◆ ACTION ITEM: Please reproduce the data below exactly, from the first line through the line containing "- CRUD-операции.", and leave every later line out.
Top of DATASET EXCERPTS
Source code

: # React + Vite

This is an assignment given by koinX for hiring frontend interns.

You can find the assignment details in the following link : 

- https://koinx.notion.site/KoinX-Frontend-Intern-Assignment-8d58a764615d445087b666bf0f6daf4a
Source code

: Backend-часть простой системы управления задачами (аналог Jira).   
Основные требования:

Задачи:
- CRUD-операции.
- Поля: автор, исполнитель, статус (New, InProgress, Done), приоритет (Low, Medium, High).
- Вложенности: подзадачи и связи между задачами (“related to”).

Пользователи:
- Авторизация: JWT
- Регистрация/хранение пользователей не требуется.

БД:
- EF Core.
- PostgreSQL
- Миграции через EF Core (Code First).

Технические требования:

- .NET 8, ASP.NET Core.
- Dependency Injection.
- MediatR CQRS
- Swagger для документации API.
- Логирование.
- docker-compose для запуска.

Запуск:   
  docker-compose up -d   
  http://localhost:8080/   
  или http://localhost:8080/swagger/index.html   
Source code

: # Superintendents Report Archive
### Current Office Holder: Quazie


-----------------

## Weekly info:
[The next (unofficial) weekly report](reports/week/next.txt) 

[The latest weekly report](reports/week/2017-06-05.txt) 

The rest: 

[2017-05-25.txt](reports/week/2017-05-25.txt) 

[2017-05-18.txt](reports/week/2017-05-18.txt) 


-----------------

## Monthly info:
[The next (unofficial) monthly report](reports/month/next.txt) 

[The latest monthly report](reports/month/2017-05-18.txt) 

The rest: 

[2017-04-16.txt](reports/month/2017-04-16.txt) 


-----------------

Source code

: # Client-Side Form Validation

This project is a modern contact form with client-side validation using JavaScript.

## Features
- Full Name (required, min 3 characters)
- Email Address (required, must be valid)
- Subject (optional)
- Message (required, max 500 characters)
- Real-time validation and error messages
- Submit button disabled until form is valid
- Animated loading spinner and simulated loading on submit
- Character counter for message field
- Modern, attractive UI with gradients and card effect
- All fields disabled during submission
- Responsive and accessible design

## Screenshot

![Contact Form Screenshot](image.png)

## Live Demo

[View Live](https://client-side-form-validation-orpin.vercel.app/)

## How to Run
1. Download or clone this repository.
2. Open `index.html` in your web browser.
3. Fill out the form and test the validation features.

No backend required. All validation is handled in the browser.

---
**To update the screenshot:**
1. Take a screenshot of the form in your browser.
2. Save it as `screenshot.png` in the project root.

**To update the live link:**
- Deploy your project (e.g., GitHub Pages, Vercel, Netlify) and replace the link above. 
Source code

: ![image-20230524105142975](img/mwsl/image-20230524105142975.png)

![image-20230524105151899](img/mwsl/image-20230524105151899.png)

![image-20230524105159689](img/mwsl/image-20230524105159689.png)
Bottom of DATASET EXCERPTS
◆ YOUR SOLUTION:
Source code

: # React + Vite

This is an assignment given by koinX for hiring frontend interns.

You can find the assignment details in the following link : 

- https://koinx.notion.site/KoinX-Frontend-Intern-Assignment-8d58a764615d445087b666bf0f6daf4a
Source code

: Backend-часть простой системы управления задачами (аналог Jira).   
Основные требования:

Задачи:
- CRUD-операции.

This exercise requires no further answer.